The above photo shows the Iceberg figure-skating and short-track venue at the Sochi Olympics. (Mikhail Mordasov/AFP/Getty Images) The Iceberg will host figure-skating and short-track events at the Sochi Olympics. (Mikhail Mordasov/AFP/Getty Images)

The International Olympic Committee says it is "fully satisfied" with Russia's law banning gay propaganda, saying it doesn't violate the Olympic charter's anti-discrimination clause, reports the Associated Press.

The IOC pronounced Russia ready to host the 2014 Winter Games in Sochi, which start Feb. 7.

Russia passed a law this summer outlawing "propaganda of nontraditional sexual relations among minors," a law that may apply to any athlete or visitor attending the Sochi Games.

Jean-Claude Killy, the chairman of the IOC Coordination Commission, said the commission deliberated over several days and concluded that "the IOC doesn't have the right to discuss the laws that are in place in the country hosting the games, so unless the charter is violated we are fully satisfied."

"Regarding this law, if people of traditional sexual orientation spread propaganda of non-traditional sex to children, then they will also be held accountable," said Dmitry Kozak, a deputy prime minister in charge of overseeing preparations for the Sochi Olympics. "So there is simply no need to talk about discrimination."

More from the AP:

"If this law doesn't violate the IOC's charter, then the charter is completely meaningless," Human Rights Campaign president Chad Griffin said in a statement. "The safety of millions of LGBT (Lesbian, Gay, Bisexual, and Transgender) Russians and international travelers is at risk, and by all accounts the IOC has completely neglected its responsibility to Olympic athletes, sponsors and fans from around the world."

> **Problems and tasks**:
1 - According to the report on the IOC and Russia's gay propaganda law, on what date do the 2014 Winter Games in Sochi start?
2 - Duplicate the part of the report on the IOC and Russia's gay propaganda law that begins at the words "The above photo" and stops after the words "the Associated Press.".

> **Raw data**:
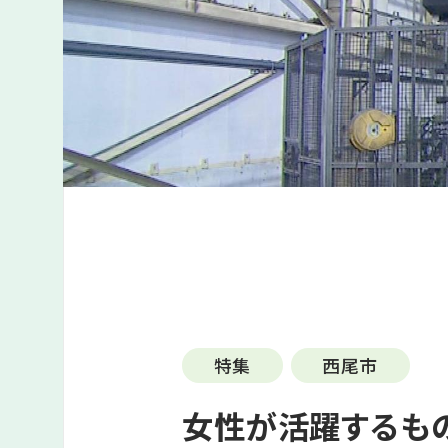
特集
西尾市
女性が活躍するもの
--
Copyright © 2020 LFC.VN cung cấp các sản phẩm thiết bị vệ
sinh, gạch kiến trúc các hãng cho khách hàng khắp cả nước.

> **Answers for the tasks**:
1 - Feb. 7

2 -
The above photo shows the Iceberg figure-skating and short-track venue at the Sochi Olympics. (Mikhail Mordasov/AFP/Getty Images) The Iceberg will host figure-skating and short-track events at the Sochi Olympics. (Mikhail Mordasov/AFP/Getty Images)

The International Olympic Committee says it is "fully satisfied" with Russia's law banning gay propaganda, saying it doesn't violate the Olympic charter's anti-discrimination clause, reports the Associated Press.